Computational Methods in Bioinformatics
This course demonstrates how computational methods that have been presented in other computing courses can be applied to solve problems in an application area. We look at problems related to the analysis of biological sequence data (sequence bioinformatics) and macromolecular structures (structural bioinformatics).
Computing scientists need to be able to understand problems that originate in areas that may be unfamiliar to them, and to identify computational methods and approaches that can be used to solve them. Biological concepts needed to understand the problems will be introduced.

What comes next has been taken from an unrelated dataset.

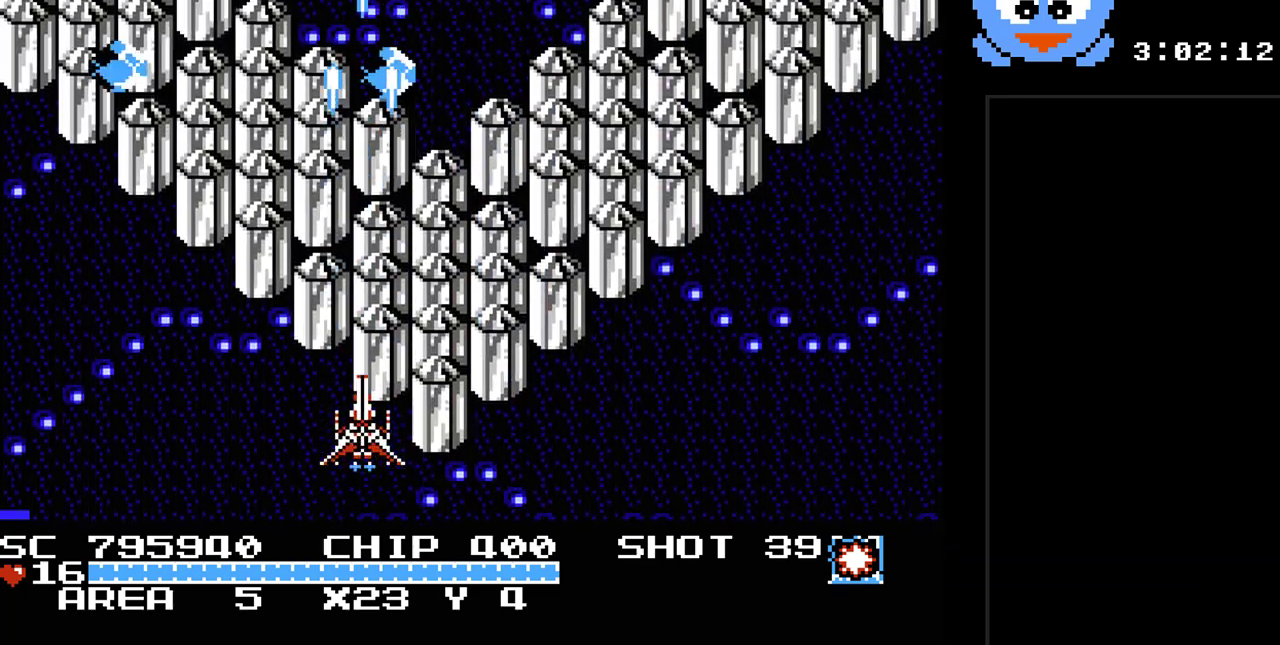
{"buttons": ["Y", "DPAD_UP"], "events": [[183, "DPAD_RIGHT", "down"], [283, "DPAD_RIGHT", "up"], [417, "DPAD_UP", "down"]]}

Reading research articles is valuable training for scientists and researchers. Developing skill in reading research articles is useful preparation for future scientific studies, and at the same time their own scientific writing can be improved. Therefore, in this course, research articles are used as the main reference material, in particular to show how to present ideas and methods, and how to critically evaluate them.
Computational methods and concepts featured in this course include: dynamic programming; heuristic algorithms; graph partitioning; image skeletonisation, smoothing and edge detection; clustering; sub-matrix matching; geometric hashing; constraint logic programming; Monte Carlo optimisation; simulated annealing; self avoiding walks.
Biological problems featured in this course include: sequence alignment; domain assignment; structure comparison; comparative modelling; protein folding; fold recognition; finding channels; molecular docking; protein design.